À cette explication qui, comme toutes les tentatives analogues de la Dynamique péripatéticienne, nous semble, aujourd’hui, puérile et ridicule, le Tractatus de ponderibus en joint une autre qui est beaucoup plus sensée ; celle-ci fait intervenir les déformations que les diverses parties du mobile éprouvent au moment du choc et les réactions élastiques engendrées par ces déformations.

Cette explication, où l’on ne remarque rien que de correct, était bien propre à solliciter l’attention de ceux qui professaient la Physique, à Paris, au xive siècle. De cette attention, la trace, déjà, se laisse peut-être reconnaître dans les quelques lignes que Jean Buridan consacre au rebondissement après le choc[1] ; elle se trahit certainement dans ce que Marsile d’Inghen dit de ce même effet.

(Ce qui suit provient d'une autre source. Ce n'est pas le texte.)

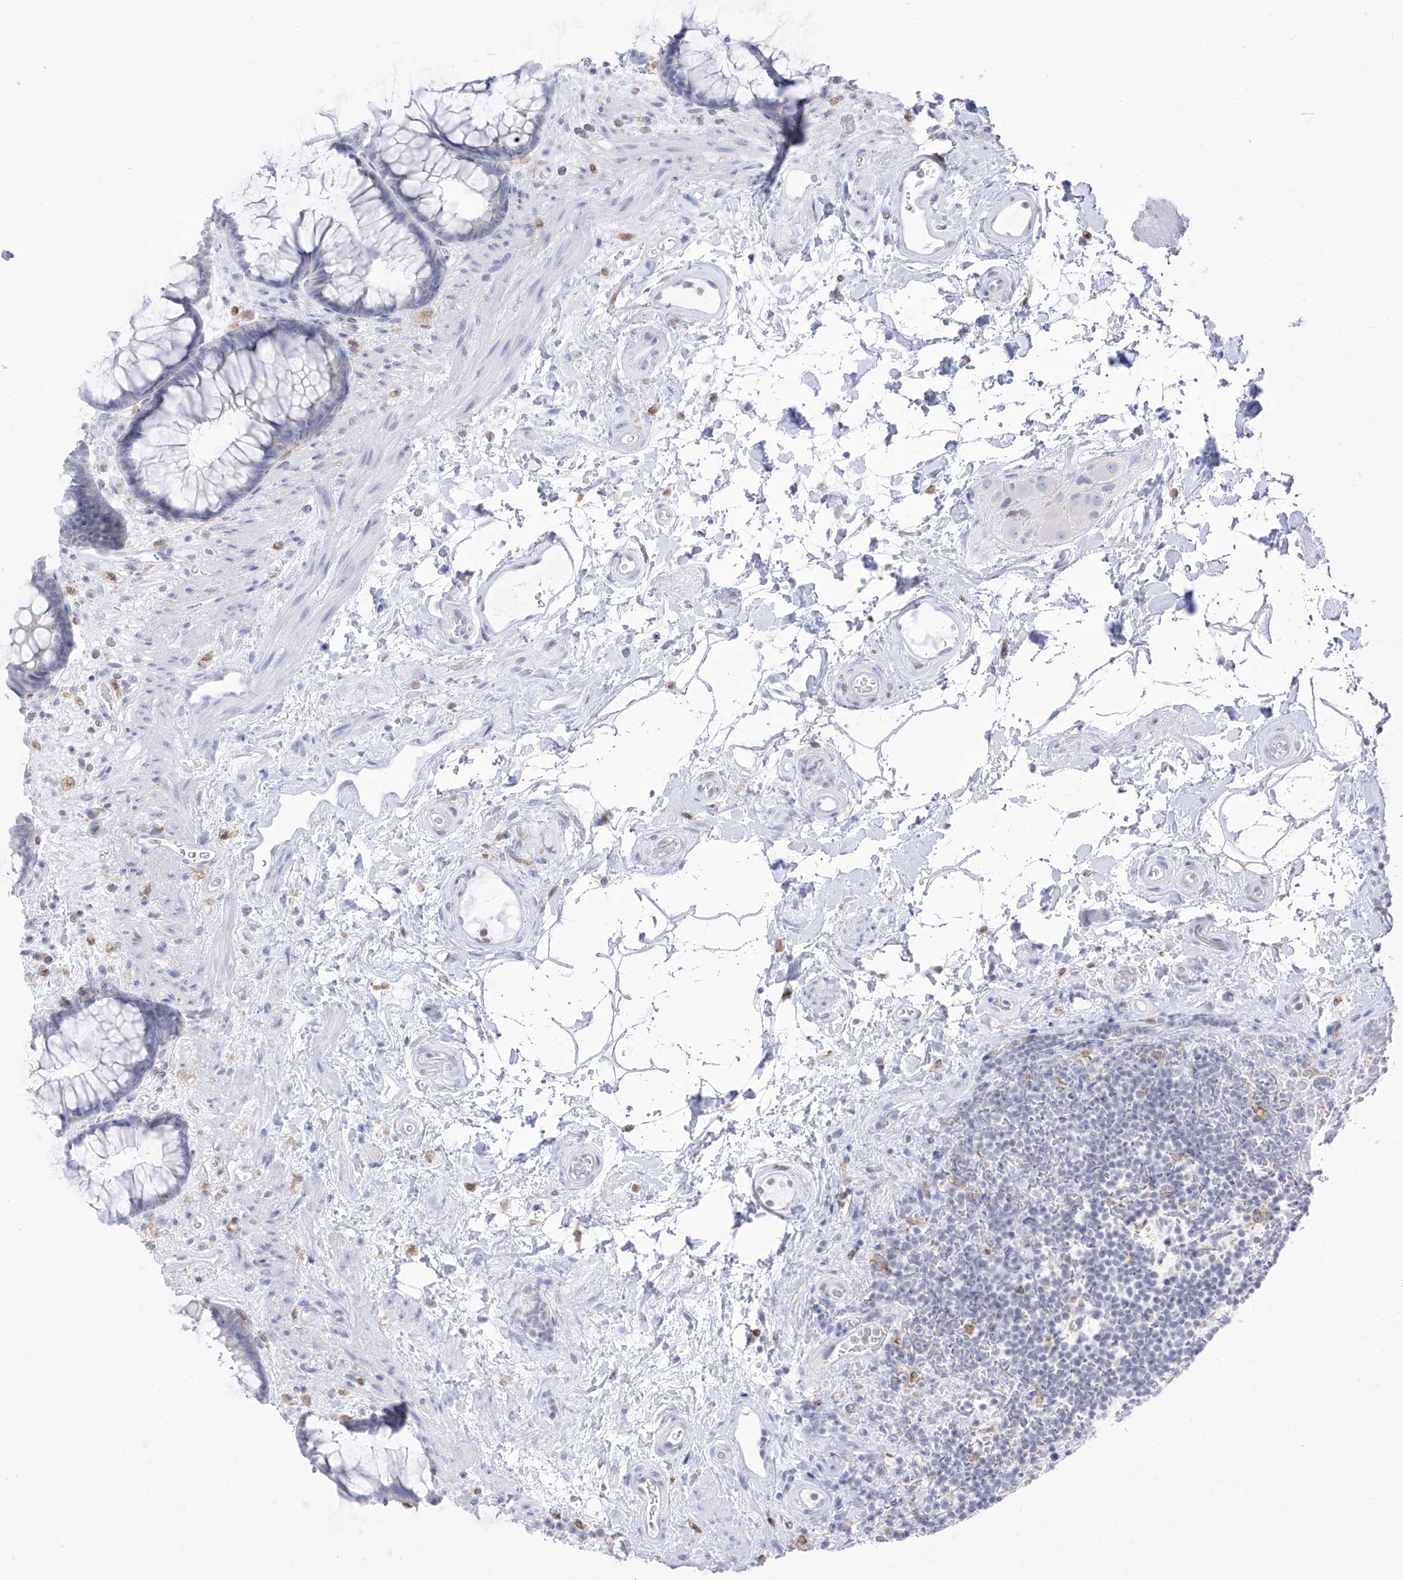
{"staining": {"intensity": "negative", "quantity": "none", "location": "none"}, "tissue": "rectum", "cell_type": "Glandular cells", "image_type": "normal", "snomed": [{"axis": "morphology", "description": "Normal tissue, NOS"}, {"axis": "topography", "description": "Rectum"}], "caption": "Rectum was stained to show a protein in brown. There is no significant positivity in glandular cells. (DAB immunohistochemistry (IHC) with hematoxylin counter stain).", "gene": "TBXAS1", "patient": {"sex": "male", "age": 51}}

C’est à propos du prétendu repos intermédiaire entre deux mouvements contraires que Marsile d’Inghen parle du rebondissement des corps élastiques. À la théorie de ce repos intermédiaire, notre auteur attribue certainement une grande importance ; dans son Abrégé du livre des Physiques, il la développe au long de cinq colonnes[2] ; dans ses Questions sur les huit livres des Physiques selon la méthode des Nominalistes, il lui consacre toute une question, la dernière[3].

L’opinion de Marsile suit et développe celle d’Albert de Saxe. Comme Jean Buridan, comme Albert de Saxe, il tient pour non convaincants les raisonnements par lesquels, sous peine de contradiction, un repos intermédiaire doit nécessairement séparer deux mouvements contraires l’un à l’autre. Mais il croit qu’en nombre de circonstances, un tel repos intermédiaire est vraiment réalisé, et il en donne des raisons physiques. Ainsi, lorsqu’un projectile est lancé verticalement de bas en haut, un certain temps de repos s’écoule, croit-il, entre le mouvement d’ascension et le mouvement de descente. Le raisonnement par lequel, dans ses Questions, il prétend justifier cette conclusion est la reproduction presque textuelle de celui qu’avait

  1. Vide Supra, p. 209.
  2. Abbreviationes libri phisicorum edite a prestantissimo philosopho Marsilio inguen doctore parisiensi ; fol. avant le fol. sign. 1, col. b, c et d ; fol. sign. 1, col. a et b.
  3. Questiones subtiltssime Johannis Marcilii Inguen ; Super octo libros Physicorum secundum nominalium viam ; lib. VIII, quæst. VIII.